Page extract:
|---|

Cooking for the Crew

Adventures in making a hot lunch

3 MIN READ
The portable food warmer Mark Clement uses to heat up leftovers for lunch.

Mark Clement

Recently, I shared with my team my dad’s trick of using baling wire to secure cans of Van Camp’s Pork and Beans to the manifold of our work trucks. The paper labels were first removed from the cans, of course, and we had to open the cans and eat from them wearing work gloves. But that didn’t matter. We had hot lunch.

That trick works on the ’50s-era trucks my father favored but not so well on modern vehicles. “Today, when you look under a hood, all you see is plastic and metal shields covering an engine,” remarks Rhode Island builder Mike Guertin. “The ’50s and ’60s trucks had so much room around the motor, you could practically roast a whole hog off a straight-six manifold.”

Metal Drum, Dashboard, or Portable Warmer

Guertin once rigged up a 55-gallon drum with one end cut open and a piece of 6-inch duct as a short chimney at the other. “Stoked with cutoffs (no precut studs at the time), we’d keep it going all day during winter. At breaks, it kept us warm inside and out. [We’d cook] grilled sandwiches, foil-wrapped potatoes in the coals, hot soup in an old pot or a can resting on top the woodstove.”

|---|

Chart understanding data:
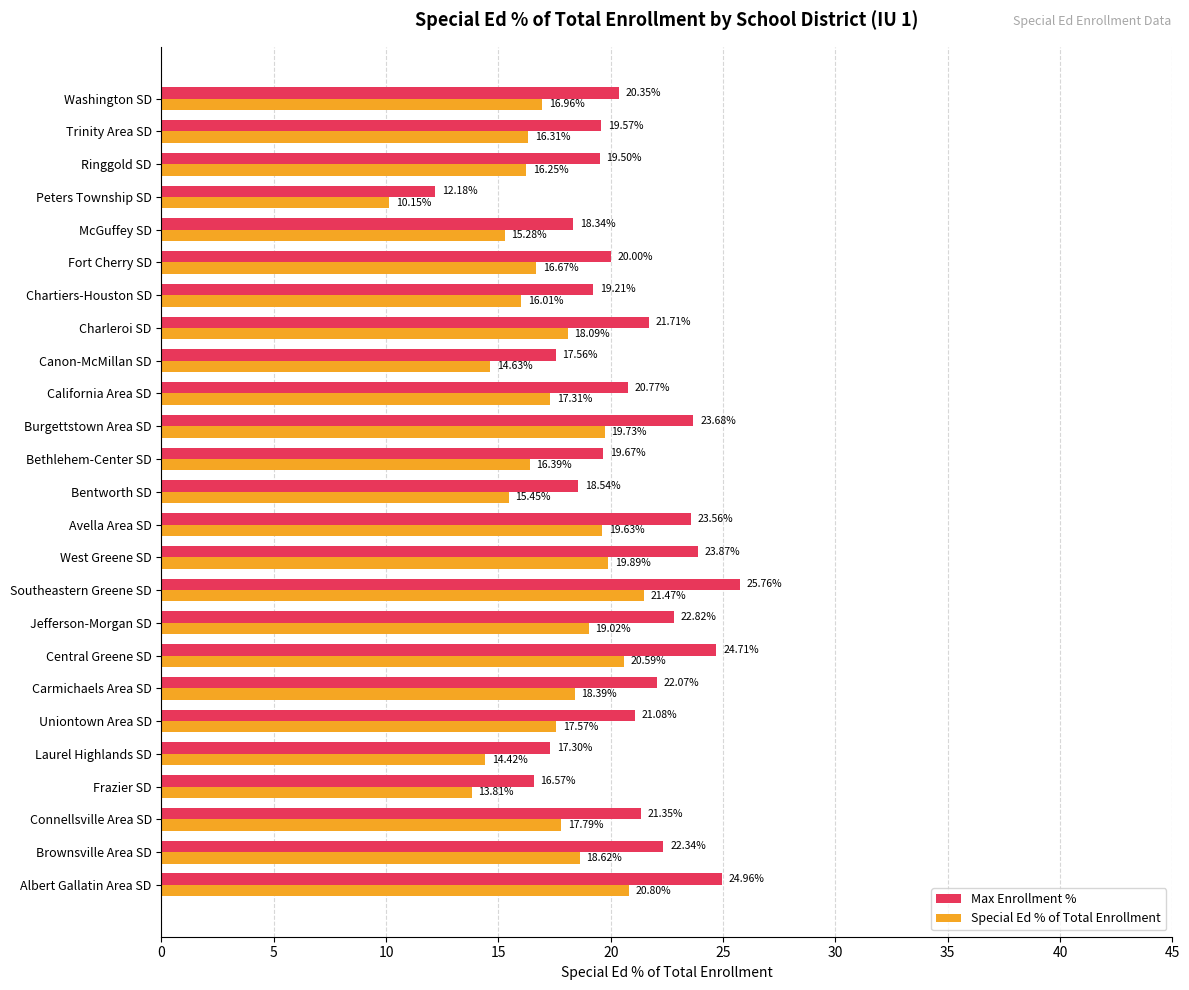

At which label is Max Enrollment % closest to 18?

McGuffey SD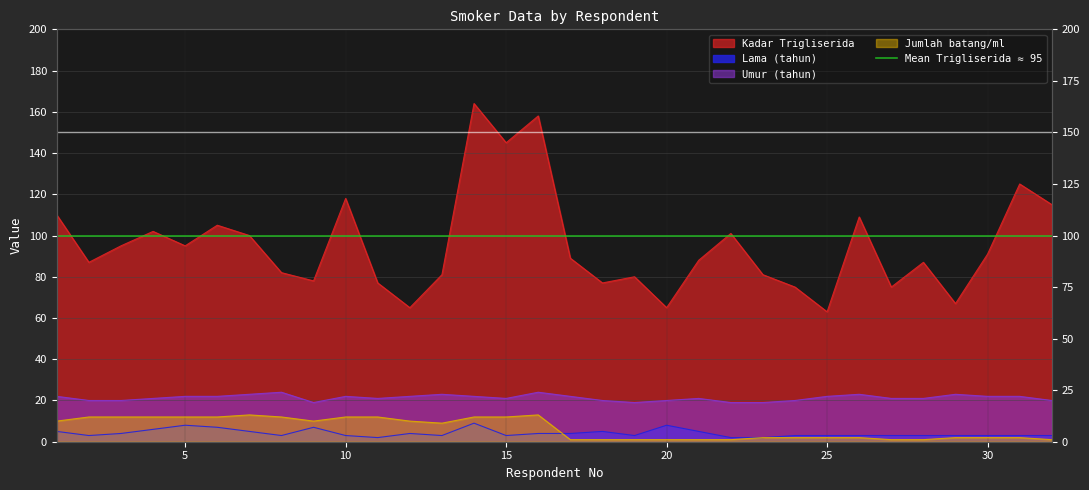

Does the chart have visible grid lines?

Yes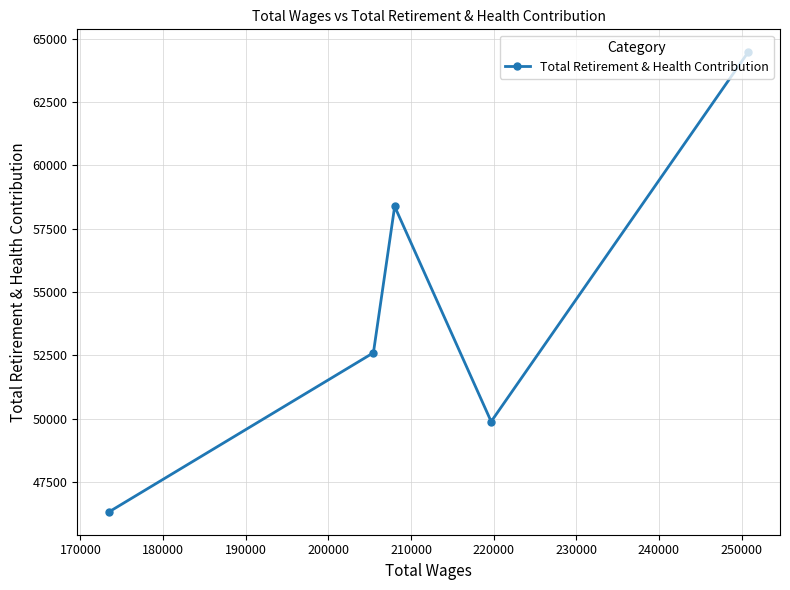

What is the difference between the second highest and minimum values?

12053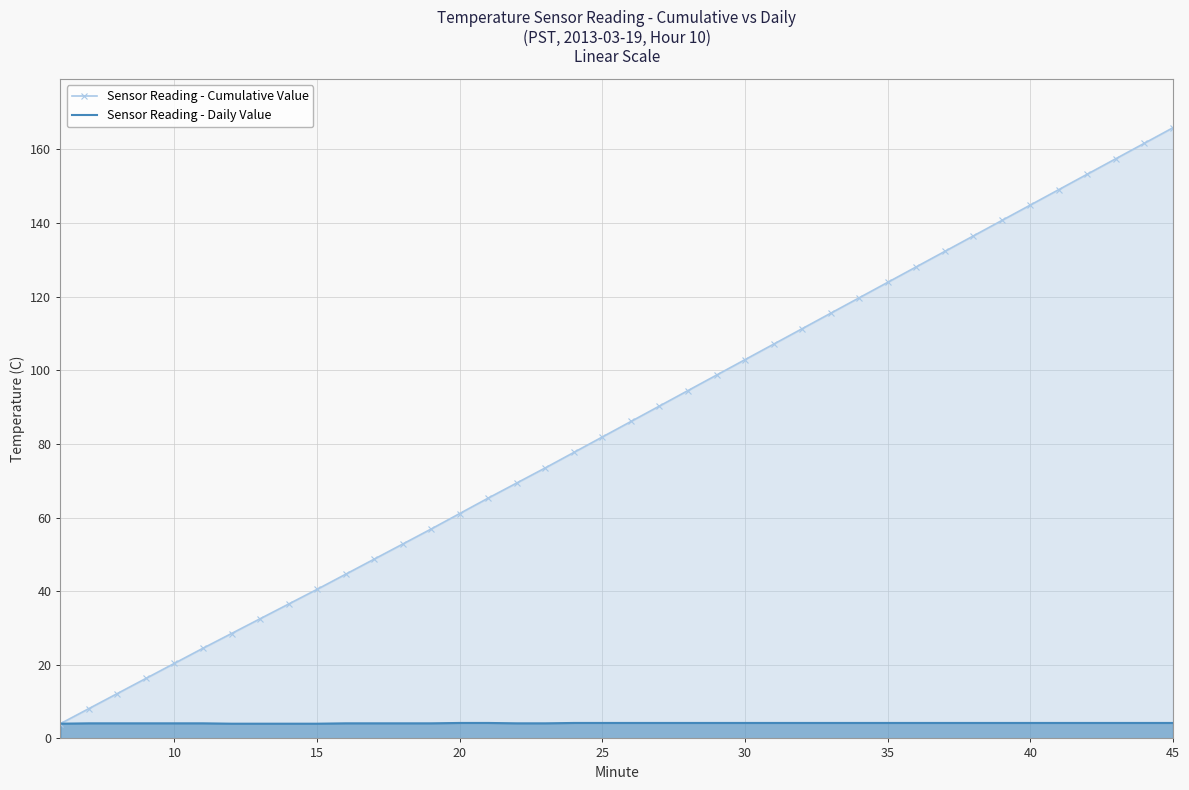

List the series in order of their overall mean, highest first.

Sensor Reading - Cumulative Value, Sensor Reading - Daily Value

|---|

To do:
1 - In the hot-lunch article, what did the author's dad use to fasten cans of pork and beans to the truck manifold?
2 - Reproduce the hot-lunch article from "Adventures in making" up to and including "had hot lunch.".
3 - List every food that, according to Guertin in the hot-lunch article, his crew cooked on the drum stove at breaks.

Solutions to each task:
1 - Baling wire.

2 -
Adventures in making a hot lunch

3 MIN READ
The portable food warmer Mark Clement uses to heat up leftovers for lunch.

Mark Clement

Recently, I shared with my team my dad’s trick of using baling wire to secure cans of Van Camp’s Pork and Beans to the manifold of our work trucks. The paper labels were first removed from the cans, of course, and we had to open the cans and eat from them wearing work gloves. But that didn’t matter. We had hot lunch.

3 - Grilled sandwiches, foil-wrapped potatoes in the coals, and hot soup.